THE WHITE HOUSE
Office of the Press Secretary
Honoring and Strengthening Our Nation's Law Enforcement The Rose Garden, The White House October 9, 1998
Today, the President will honor this year's "Top Cops"-- an award given by the National Association of Police Organizations to pay tribute to law enforcement officers from across the country for service to their communities during the preceding year. This year, 34 exceptional law enforcement officers from ten jurisdictions will receive the distinguished award. At the event, President Clinton also will announce grants enabling communities to hire more police and states to improve their criminal history records.
Safer Streets: Adding Police and Halting Illegal Handgun Sales
Meeting the President's Pledge of 100,000 More Police. The Justice Department's Office of Community Oriented Policing Services (COPS) will award $27.4 million in grants for 151 policing agencies across the country to hire 428 officers. Today's announcement will bring the total number of officers funded under the President's COPS Initiative to over 88,500 --keeping the COPS Initiative ahead of schedule and under budget.

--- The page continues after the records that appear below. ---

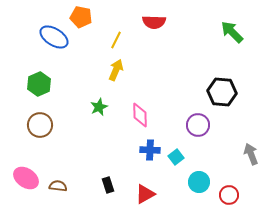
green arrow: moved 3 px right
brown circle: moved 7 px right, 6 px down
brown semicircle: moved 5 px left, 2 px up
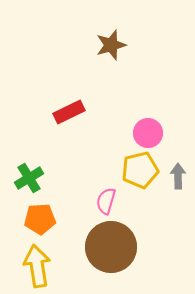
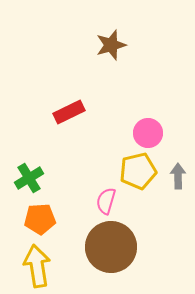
yellow pentagon: moved 2 px left, 1 px down
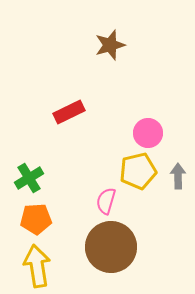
brown star: moved 1 px left
orange pentagon: moved 4 px left
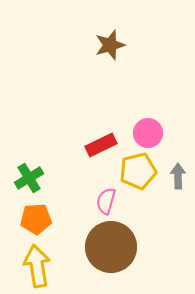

Improving System of Brady Background Checks. The President will announce more than $41 million in Justice Department grants for states to improve their criminal history records, thereby enhancing the effectiveness of the Brady Law's National Instant Criminal Background Check System (NICS). The grants, provided through the National Criminal History Improvement Program (NCHIP), are funded through the President's 1994 Crime Bill. Total grants under this program now exceed $200 million. The President will also reiterate his opposition to efforts in Congress to undermine the effective and timely implementation of NICS which is scheduled to come on-line next month.
New Tools to Support Law Enforcement and Safe Communities
Improving Criminal History Records and Access. The President will announce his intent to sign bipartisan legislation, introduced by Senators DeWine (R-OH) and Leahy (D-VT), to provide $1.25 billion in federal assistance to states over five years to upgrade communications technologies and criminal justice identification systems. The bill also includes an Administration-proposed national compact on the electronic exchange of criminal history records for non-criminal justice purposes, such as employment checks on day care and elder care workers.
President Clinton: A Record of Support for Law Enforcement
Protecting law enforcement from deadly assault weapons. Because criminals should never outgun law enforcement officers, the President's 1994 anti-crime bill banned 19 of the deadliest cop-killing assault weapons. In addition, this spring, the Treasury Department generally banned the importation of more than 50 models of modified assault weapons.
Preventing criminals from buying handguns. In 1993, the President signed the Brady Bill. Since its passage, over 250,000 stalkers, fugitives, and felons have been prevented from buying guns. That means fewer guns on our streets and safer streets for our officers.
Giving the police the protection they deserve. In June 1998, the President signed the Bulletproof Vest Partnership Grant Act to provide $75 million in grants to help state and local governments defray the costs of purchasing bulletproof vests.